● Activity:
Wherever a line in the records below contains "pages", copy that line.

[Records for this task Boundary: Start]

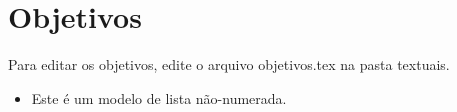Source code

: \chapter{Objetivos}

Para editar os objetivos, edite o arquivo objetivos.tex na pasta textuais. 


\begin{itemize}
	\item Este é um modelo de lista não-numerada.
\end{itemize}


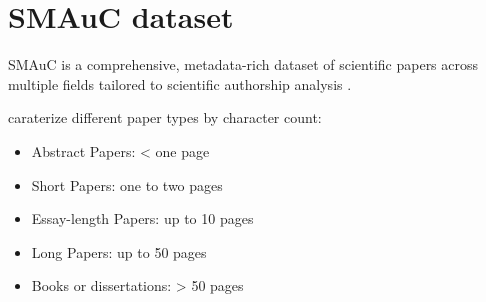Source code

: \section{SMAuC dataset}
\label{sec:smauc_dataset}

SMAuC is a comprehensive, metadata-rich dataset of scientific papers across multiple fields tailored to scientific authorship analysis \citep{bevendorff_smauc_2023}.

\citet{bevendorff_smauc_2023} caraterize different paper types by character count:
\begin{itemize}
    \item Abstract Papers: < one page
    \item Short Papers: one to two pages
    \item Essay-length Papers: up to 10 pages
    \item Long Papers: up to 50 pages
    \item Books or dissertations: > 50 pages
\end{itemize}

[Records for this task Boundary: End]

● Task response:
    \item Short Papers: one to two pages
    \item Essay-length Papers: up to 10 pages
    \item Long Papers: up to 50 pages
    \item Books or dissertations: > 50 pages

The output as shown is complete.